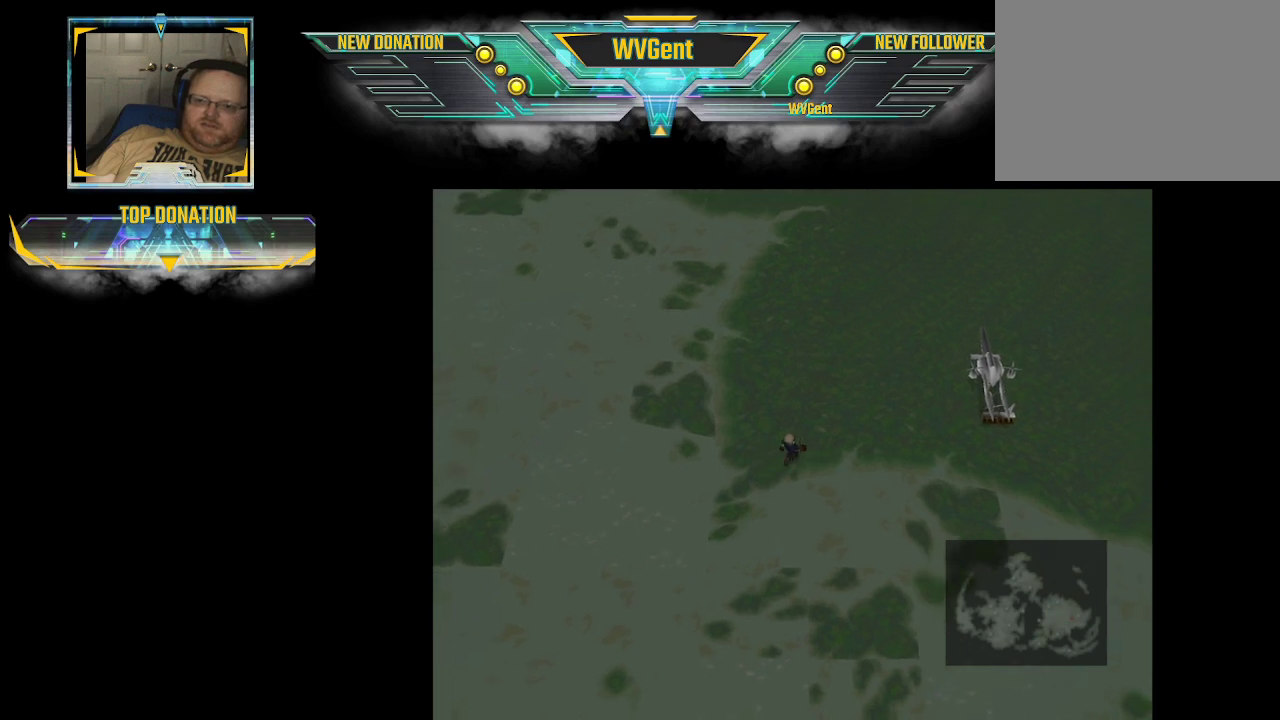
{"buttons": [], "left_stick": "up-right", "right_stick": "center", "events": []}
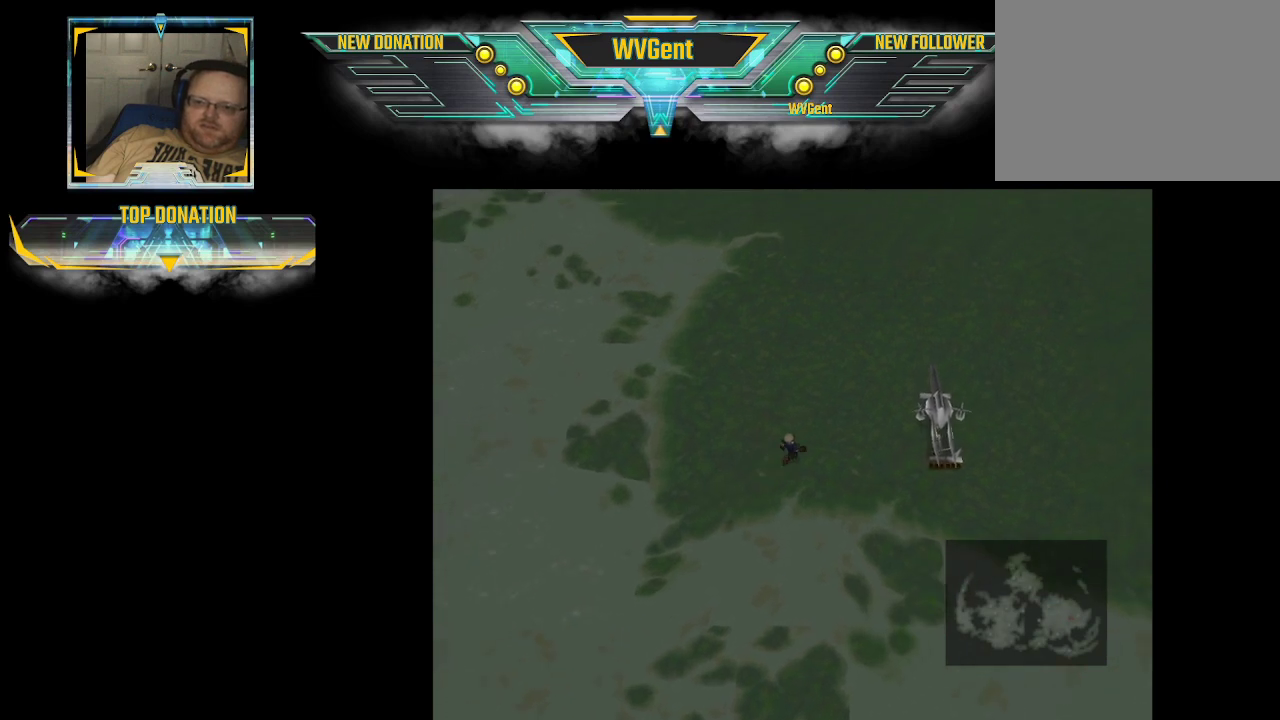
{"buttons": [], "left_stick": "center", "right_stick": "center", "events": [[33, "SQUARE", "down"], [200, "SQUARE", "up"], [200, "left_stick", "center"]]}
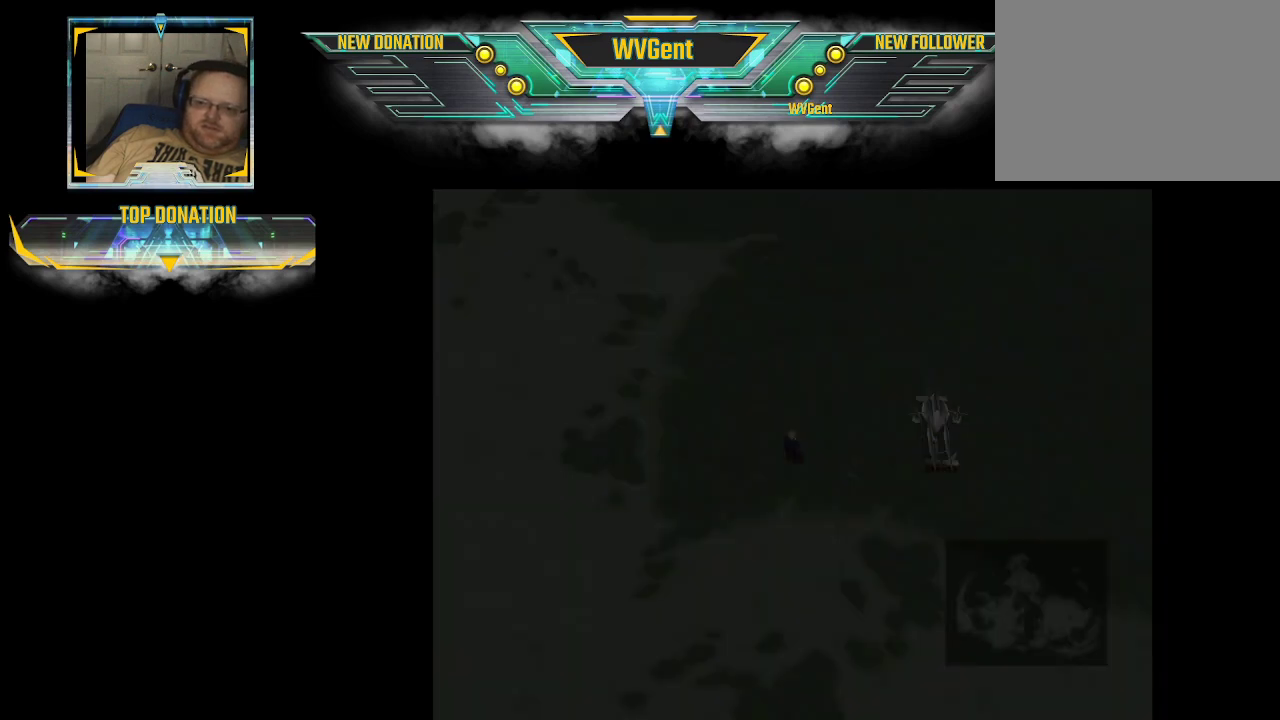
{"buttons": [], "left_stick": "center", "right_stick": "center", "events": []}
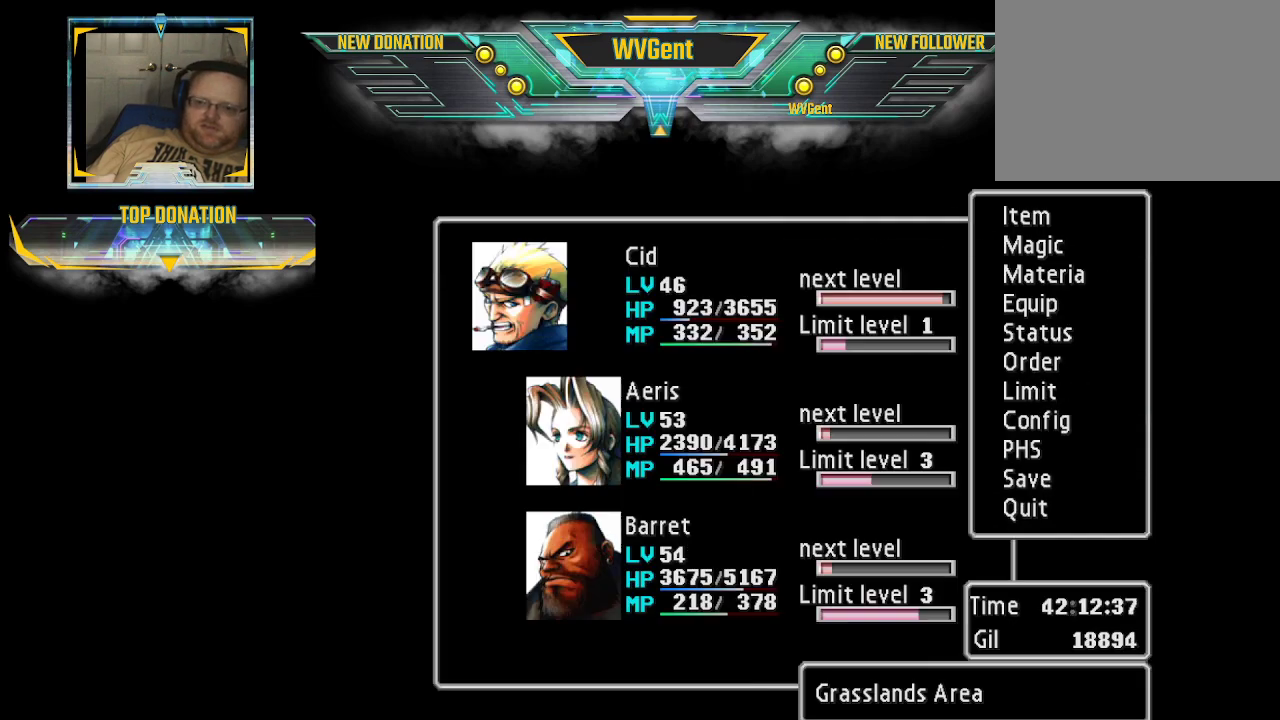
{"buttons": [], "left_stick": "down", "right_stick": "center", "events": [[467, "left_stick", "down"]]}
☆ ☆ ☆ ☆
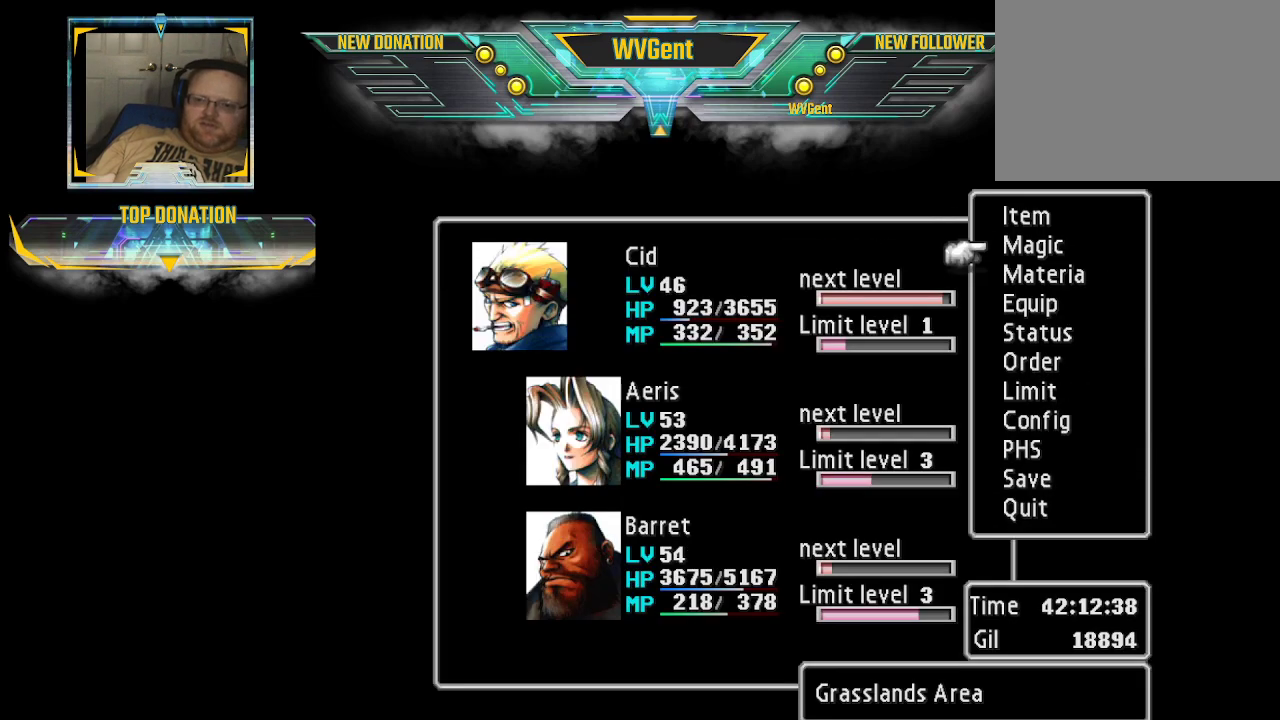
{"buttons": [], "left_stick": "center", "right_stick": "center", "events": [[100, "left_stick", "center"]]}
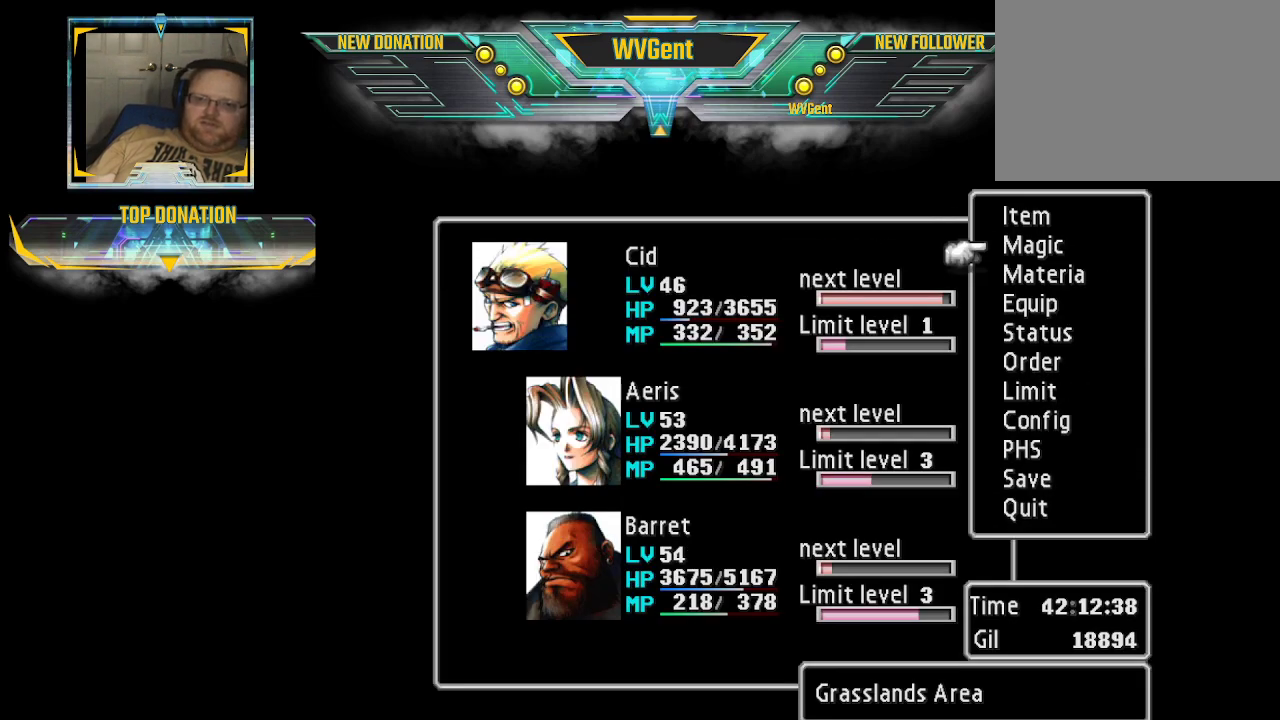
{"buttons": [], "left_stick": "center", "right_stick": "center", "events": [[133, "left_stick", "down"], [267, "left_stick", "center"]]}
☆ ☆ ☆ ☆
### What you have to do
Once you have located every line with the word "down" in the material above, list those lines.

### Solved exercise
{"buttons": [], "left_stick": "center", "right_stick": "center", "events": [[33, "SQUARE", "down"], [200, "SQUARE", "up"], [200, "left_stick", "center"]]}
{"buttons": [], "left_stick": "down", "right_stick": "center", "events": [[467, "left_stick", "down"]]}
{"buttons": [], "left_stick": "center", "right_stick": "center", "events": [[133, "left_stick", "down"], [267, "left_stick", "center"]]}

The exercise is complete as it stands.